### Instructions to follow
The answer must be the data, repeated exactly.

### Information provided

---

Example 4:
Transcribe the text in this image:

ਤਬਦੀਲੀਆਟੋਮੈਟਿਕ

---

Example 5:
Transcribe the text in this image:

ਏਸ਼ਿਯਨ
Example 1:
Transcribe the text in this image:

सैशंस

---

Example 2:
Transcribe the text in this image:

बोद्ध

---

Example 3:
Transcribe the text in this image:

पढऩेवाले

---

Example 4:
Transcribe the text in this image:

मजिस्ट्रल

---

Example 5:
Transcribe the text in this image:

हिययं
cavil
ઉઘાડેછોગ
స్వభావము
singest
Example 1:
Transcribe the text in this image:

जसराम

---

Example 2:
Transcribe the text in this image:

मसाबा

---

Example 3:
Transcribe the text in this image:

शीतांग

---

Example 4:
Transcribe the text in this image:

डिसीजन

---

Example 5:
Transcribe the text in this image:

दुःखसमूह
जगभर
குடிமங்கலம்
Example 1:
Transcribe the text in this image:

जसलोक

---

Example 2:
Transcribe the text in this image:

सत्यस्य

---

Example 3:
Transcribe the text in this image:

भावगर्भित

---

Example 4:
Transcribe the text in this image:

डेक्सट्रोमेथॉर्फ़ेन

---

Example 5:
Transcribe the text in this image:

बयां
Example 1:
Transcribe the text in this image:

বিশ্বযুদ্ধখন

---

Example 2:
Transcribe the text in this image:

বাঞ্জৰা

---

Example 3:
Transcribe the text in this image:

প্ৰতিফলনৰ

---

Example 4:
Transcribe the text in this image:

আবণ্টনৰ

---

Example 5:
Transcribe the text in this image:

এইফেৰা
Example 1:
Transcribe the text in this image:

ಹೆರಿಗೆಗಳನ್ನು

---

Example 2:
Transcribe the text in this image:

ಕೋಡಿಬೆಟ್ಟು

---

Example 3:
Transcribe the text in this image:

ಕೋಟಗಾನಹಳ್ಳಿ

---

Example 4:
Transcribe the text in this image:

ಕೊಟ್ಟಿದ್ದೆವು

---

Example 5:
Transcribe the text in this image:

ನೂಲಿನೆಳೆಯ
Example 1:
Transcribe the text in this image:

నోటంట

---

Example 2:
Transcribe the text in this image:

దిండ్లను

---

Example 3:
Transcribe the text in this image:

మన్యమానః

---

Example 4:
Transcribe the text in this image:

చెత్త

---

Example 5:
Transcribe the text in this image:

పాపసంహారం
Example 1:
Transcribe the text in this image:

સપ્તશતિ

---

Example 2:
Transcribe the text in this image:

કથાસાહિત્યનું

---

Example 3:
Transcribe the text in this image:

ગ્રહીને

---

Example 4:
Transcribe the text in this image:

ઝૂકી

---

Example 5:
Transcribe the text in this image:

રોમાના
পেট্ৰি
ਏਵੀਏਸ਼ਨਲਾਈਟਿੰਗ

### Result of the exercise
---

Example 4:
Transcribe the text in this image:

ਤਬਦੀਲੀਆਟੋਮੈਟਿਕ

---

Example 5:
Transcribe the text in this image:

ਏਸ਼ਿਯਨ
Example 1:
Transcribe the text in this image:

सैशंस

---

Example 2:
Transcribe the text in this image:

बोद्ध

---

Example 3:
Transcribe the text in this image:

पढऩेवाले

---

Example 4:
Transcribe the text in this image:

मजिस्ट्रल

---

Example 5:
Transcribe the text in this image:

हिययं
cavil
ઉઘાડેછોગ
స్వభావము
singest
Example 1:
Transcribe the text in this image:

जसराम

---

Example 2:
Transcribe the text in this image:

मसाबा

---

Example 3:
Transcribe the text in this image:

शीतांग

---

Example 4:
Transcribe the text in this image:

डिसीजन

---

Example 5:
Transcribe the text in this image:

दुःखसमूह
जगभर
குடிமங்கலம்
Example 1:
Transcribe the text in this image:

जसलोक

---

Example 2:
Transcribe the text in this image:

सत्यस्य

---

Example 3:
Transcribe the text in this image:

भावगर्भित

---

Example 4:
Transcribe the text in this image:

डेक्सट्रोमेथॉर्फ़ेन

---

Example 5:
Transcribe the text in this image:

बयां
Example 1:
Transcribe the text in this image:

বিশ্বযুদ্ধখন

---

Example 2:
Transcribe the text in this image:

বাঞ্জৰা

---

Example 3:
Transcribe the text in this image:

প্ৰতিফলনৰ

---

Example 4:
Transcribe the text in this image:

আবণ্টনৰ

---

Example 5:
Transcribe the text in this image:

এইফেৰা
Example 1:
Transcribe the text in this image:

ಹೆರಿಗೆಗಳನ್ನು

---

Example 2:
Transcribe the text in this image:

ಕೋಡಿಬೆಟ್ಟು

---

Example 3:
Transcribe the text in this image:

ಕೋಟಗಾನಹಳ್ಳಿ

---

Example 4:
Transcribe the text in this image:

ಕೊಟ್ಟಿದ್ದೆವು

---

Example 5:
Transcribe the text in this image:

ನೂಲಿನೆಳೆಯ
Example 1:
Transcribe the text in this image:

నోటంట

---

Example 2:
Transcribe the text in this image:

దిండ్లను

---

Example 3:
Transcribe the text in this image:

మన్యమానః

---

Example 4:
Transcribe the text in this image:

చెత్త

---

Example 5:
Transcribe the text in this image:

పాపసంహారం
Example 1:
Transcribe the text in this image:

સપ્તશતિ

---

Example 2:
Transcribe the text in this image:

કથાસાહિત્યનું

---

Example 3:
Transcribe the text in this image:

ગ્રહીને

---

Example 4:
Transcribe the text in this image:

ઝૂકી

---

Example 5:
Transcribe the text in this image:

રોમાના
পেট্ৰি
ਏਵੀਏਸ਼ਨਲਾਈਟਿੰਗ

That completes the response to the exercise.